**Quoted passage**
I think this is an unusual situation and to be honest is way out of my league. My only thought is on the following:

The business (ltd co) had ceased trading about two years prior, when the bank phoned me to threaten legal action over the unpaid overdraft of £13,500 unless I opened a new account for the balance and support it by guarantee.
When I had a quick look on the web yesterday, the thing that struck me was the bit about duress or undue influence (4th section of the first link). I think NatWest's actions in getting you to be a guarantor might be construed as duress or undue influence.

 

Secondly, the fact that they paid the bank charges to the company to settle debts rather that to pay off the overdraft maybe within the law but is certainly outwith your understanding of your relationship with them as guarantor. In this case, you might use the "non est factum" defence (same section), as their action indicates that the guarantee alleged is so fundamentally different from the agreement you thought you were making that you would not have made the guarantee had you understood what they intended or how they intended to treat you.

 

Finally, Schedule 2 of the UNFAIR CONTRACT TERMS ACT 1977 may help in relation to whether Nat West's contract with you as guarantor was reasonable and therefore fair:

SCHEDULE 2

 

"GUIDELINES" FOR APPLICATION OF REASONABLENESS TEST"

**Data records**

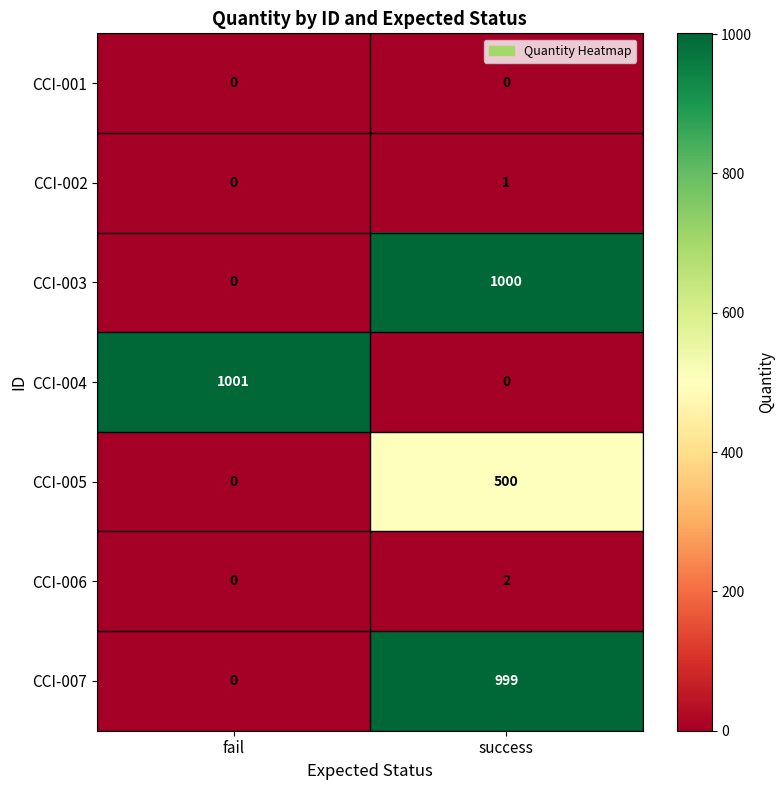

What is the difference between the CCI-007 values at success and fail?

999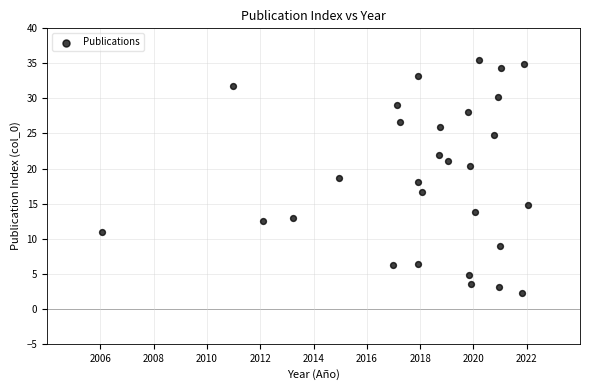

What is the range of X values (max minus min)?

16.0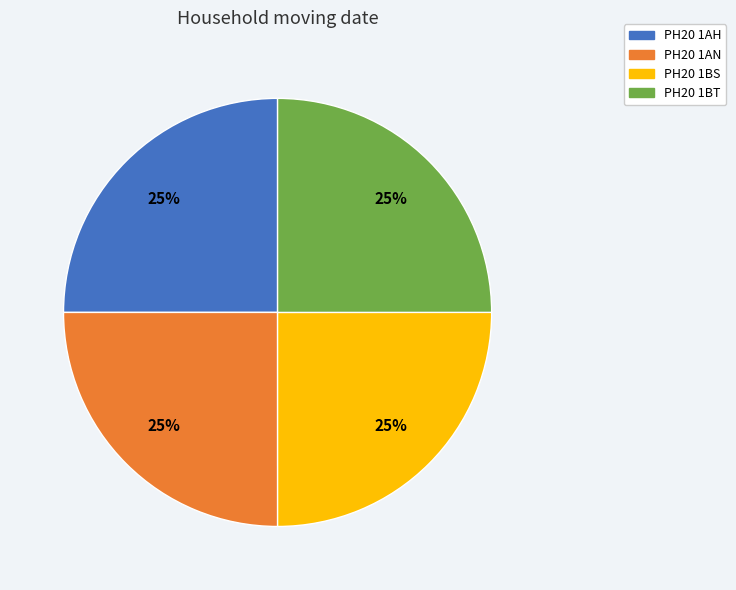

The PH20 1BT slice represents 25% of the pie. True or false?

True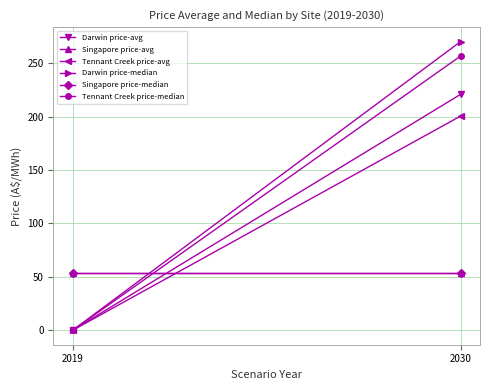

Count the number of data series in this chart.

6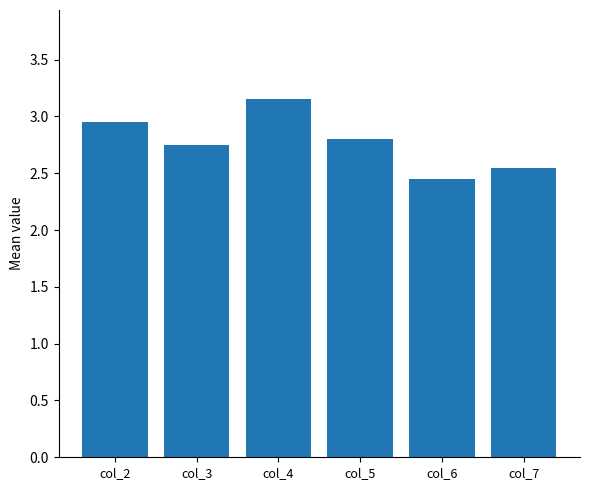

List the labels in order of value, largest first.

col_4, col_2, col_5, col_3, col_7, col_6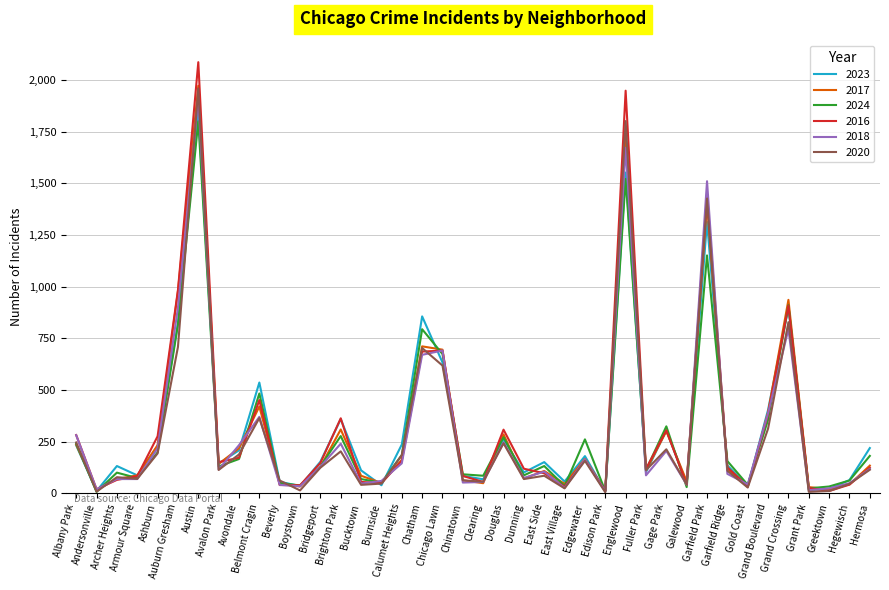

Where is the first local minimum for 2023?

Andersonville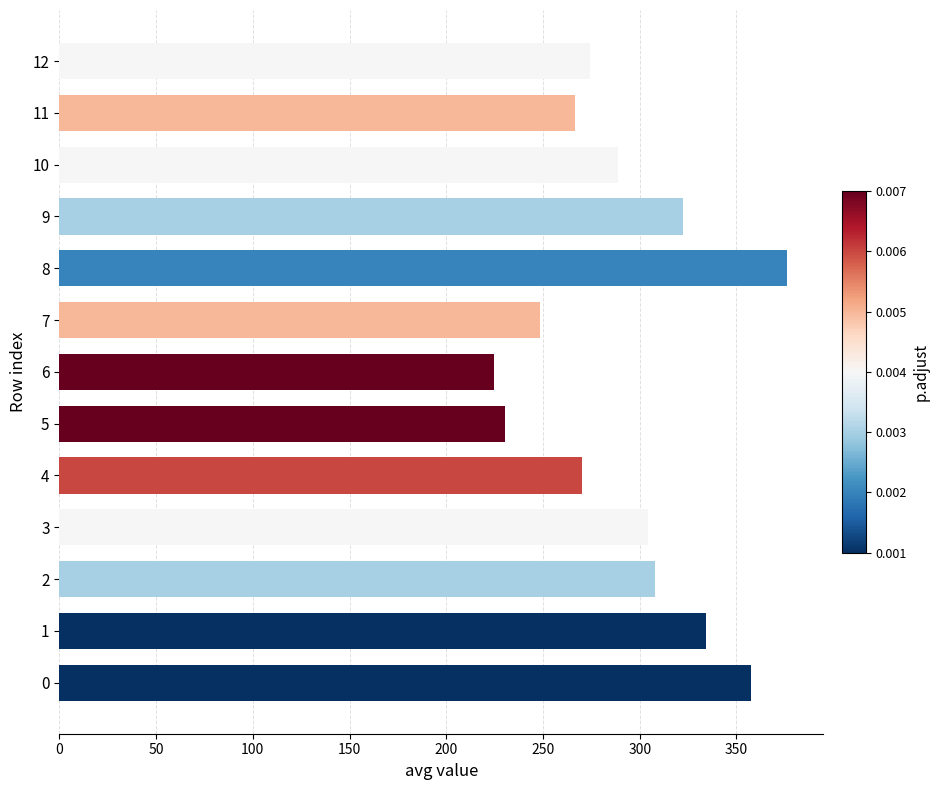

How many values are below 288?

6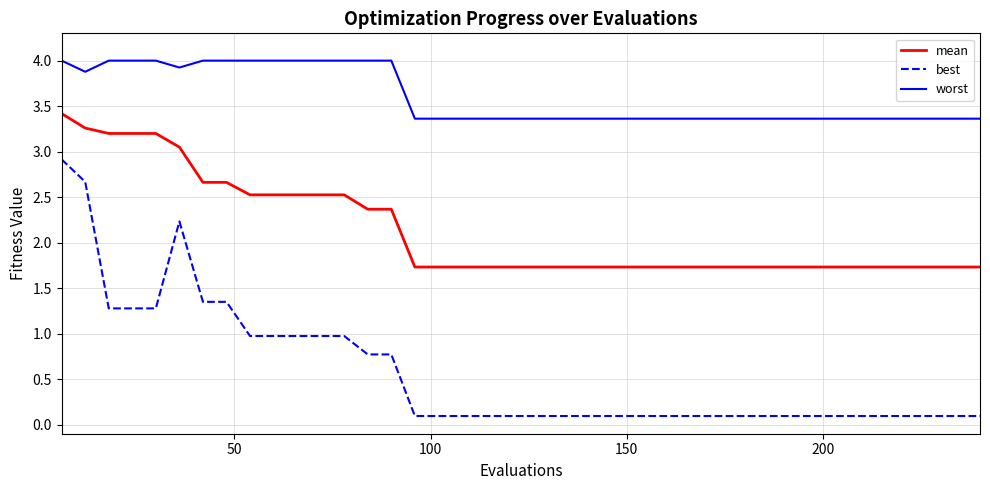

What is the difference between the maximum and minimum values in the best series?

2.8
...
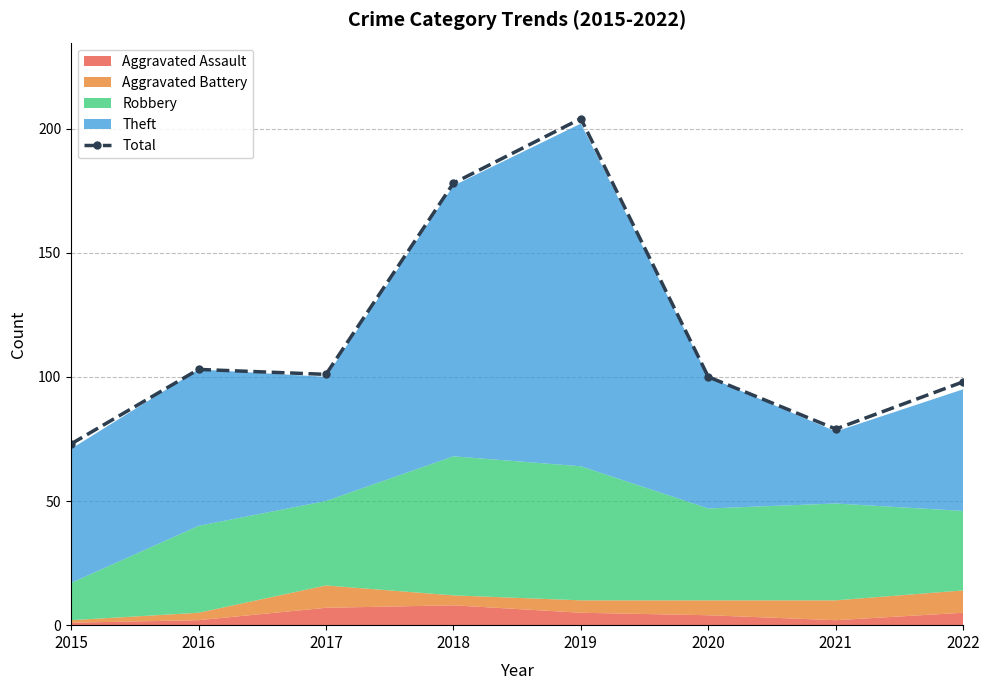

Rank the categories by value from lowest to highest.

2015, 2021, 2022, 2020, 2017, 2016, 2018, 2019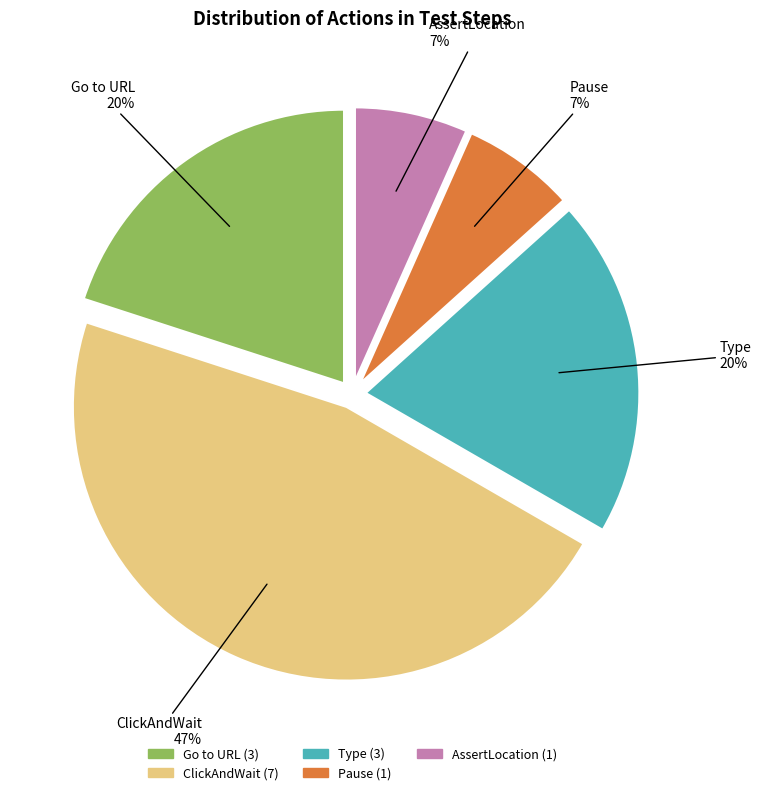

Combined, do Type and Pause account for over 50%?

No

**To do**
Write the next part of the post about the NatWest guarantee, starting right after its last line. The listing comes from a source unrelated to the text.

**Answer box**
The matters to which regard is to be had in particular for the purposes of sections 6(3), 7(3) and (4), 20 and 21 are any of the following which appear to be relevant-

 

(a) the strength of the bargaining positions of the parties relative to each other, taking into account (among other things) alternative means by which the customer's requirements could have been met;

 

(b) whether the customer received an inducement to agree to the term, or in accepting it had an opportunity of entering into a similar contract with other persons, but without having to accept a similar term;

 

© whether the customer knew or ought reasonably to have known of the existence and extent of the term (having regard, among other things, to any custom of the trade and any previous course of dealing between the parties);

 

(d) where the term excludes or restricts any relevant liability if some condition is not complied with, whether it was reasonable at the time of the contract to expect that compliance with that condition would be practicable;

 

(e) whether the goods were manufactured, processed or adapted to the special order of the customer.

I think that (a) and (b) in particular may apply, and possibly © and (d).

 

That's really the only thing I can think of. As I said, it is way beyond my (current) knowledge.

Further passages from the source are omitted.